そのひとつ、「輸送係」に従事しているのが、『大相撲と鉄道』の著者、幕内格行司の木村銀治郎さん(46)だ。「年6回の本場所と地方巡業がある大相撲は、一年を通じて日本全国をめぐっています。力士をはじめとする総勢は280人。移動に使う列車は『相撲列車』と呼ばれ、列車の手配、車両割、力士の座席指定などを行うのが輸送係の仕事です」
一行には、力士、親方、行司、呼び出し、床山のほかにも、若者頭、世話人、トレーナーなどのスタッフがおり、鉄道だけでなく貸し切りバス、船舶、航空機などありとあらゆる手段を使って、大移動する。経済的でスムーズな移動はもちろん、大柄な力士たちが駅構内で迷惑にならないような配慮など、なんとも気の張る仕事だが、銀治郎さんは「相撲列車」の驚くようなエピソードも交えつつ、小気味よい文章で紹介してくれる。

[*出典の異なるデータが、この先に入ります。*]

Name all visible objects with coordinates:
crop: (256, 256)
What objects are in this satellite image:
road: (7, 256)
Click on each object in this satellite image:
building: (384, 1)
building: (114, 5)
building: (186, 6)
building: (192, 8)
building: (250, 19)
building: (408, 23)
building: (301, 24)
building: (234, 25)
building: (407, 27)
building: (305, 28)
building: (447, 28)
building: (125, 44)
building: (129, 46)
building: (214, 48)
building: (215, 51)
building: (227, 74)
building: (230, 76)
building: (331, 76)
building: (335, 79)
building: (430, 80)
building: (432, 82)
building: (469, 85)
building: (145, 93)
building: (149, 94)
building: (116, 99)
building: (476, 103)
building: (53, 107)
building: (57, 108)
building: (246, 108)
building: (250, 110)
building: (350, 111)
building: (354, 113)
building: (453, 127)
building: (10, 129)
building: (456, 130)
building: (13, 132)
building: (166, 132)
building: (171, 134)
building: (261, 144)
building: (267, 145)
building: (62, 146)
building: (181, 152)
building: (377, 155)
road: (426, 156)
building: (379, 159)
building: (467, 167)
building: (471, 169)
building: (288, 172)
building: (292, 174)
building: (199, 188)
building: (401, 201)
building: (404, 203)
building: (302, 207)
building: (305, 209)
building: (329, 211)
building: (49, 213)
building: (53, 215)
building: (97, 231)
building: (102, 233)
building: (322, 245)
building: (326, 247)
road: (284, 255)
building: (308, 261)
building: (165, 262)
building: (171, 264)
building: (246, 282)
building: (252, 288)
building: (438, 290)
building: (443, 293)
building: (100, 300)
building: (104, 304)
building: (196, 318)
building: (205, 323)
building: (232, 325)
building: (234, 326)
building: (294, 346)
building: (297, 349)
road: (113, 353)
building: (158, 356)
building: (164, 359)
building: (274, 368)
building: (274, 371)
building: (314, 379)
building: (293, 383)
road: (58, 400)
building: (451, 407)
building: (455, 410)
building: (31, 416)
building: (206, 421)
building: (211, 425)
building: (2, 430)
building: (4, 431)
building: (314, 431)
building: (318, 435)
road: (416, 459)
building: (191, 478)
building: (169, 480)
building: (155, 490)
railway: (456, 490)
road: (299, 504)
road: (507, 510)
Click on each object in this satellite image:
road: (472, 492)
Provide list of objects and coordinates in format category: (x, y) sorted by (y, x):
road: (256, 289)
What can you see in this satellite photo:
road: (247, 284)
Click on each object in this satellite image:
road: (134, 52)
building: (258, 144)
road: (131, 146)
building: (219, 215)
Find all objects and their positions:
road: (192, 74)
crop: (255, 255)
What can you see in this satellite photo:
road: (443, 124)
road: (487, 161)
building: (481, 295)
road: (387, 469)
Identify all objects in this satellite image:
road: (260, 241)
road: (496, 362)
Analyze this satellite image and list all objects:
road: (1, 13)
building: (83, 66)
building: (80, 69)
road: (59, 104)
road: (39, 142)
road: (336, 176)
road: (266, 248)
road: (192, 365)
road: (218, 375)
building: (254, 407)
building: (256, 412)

「子どもの頃から鉄道と大相撲が趣味でした。最初にはまったのは駅弁の掛け紙蒐集(しゅうしゅう)で、架線や信号機にも夢中になりました。実家は墨田区向島でしたので、中学生になると朝8時に国技館で本場所の当日券を買って登校し、下校時に観戦していました」
中学1年の頃には「行司になりたい」と目標を定め、卒業時に峰崎親方(元幕内三杉磯)のもとへ入門、初土俵を踏んだ。
「いったん興味を持つと、とことん掘り下げてしまう性格なんですね」
そう語る銀治郎さんはノンフィクションを読むのが好きだという。その言葉通り、本書の執筆にあたっても、関係者に話を聞くなど、確認に時間をかけた。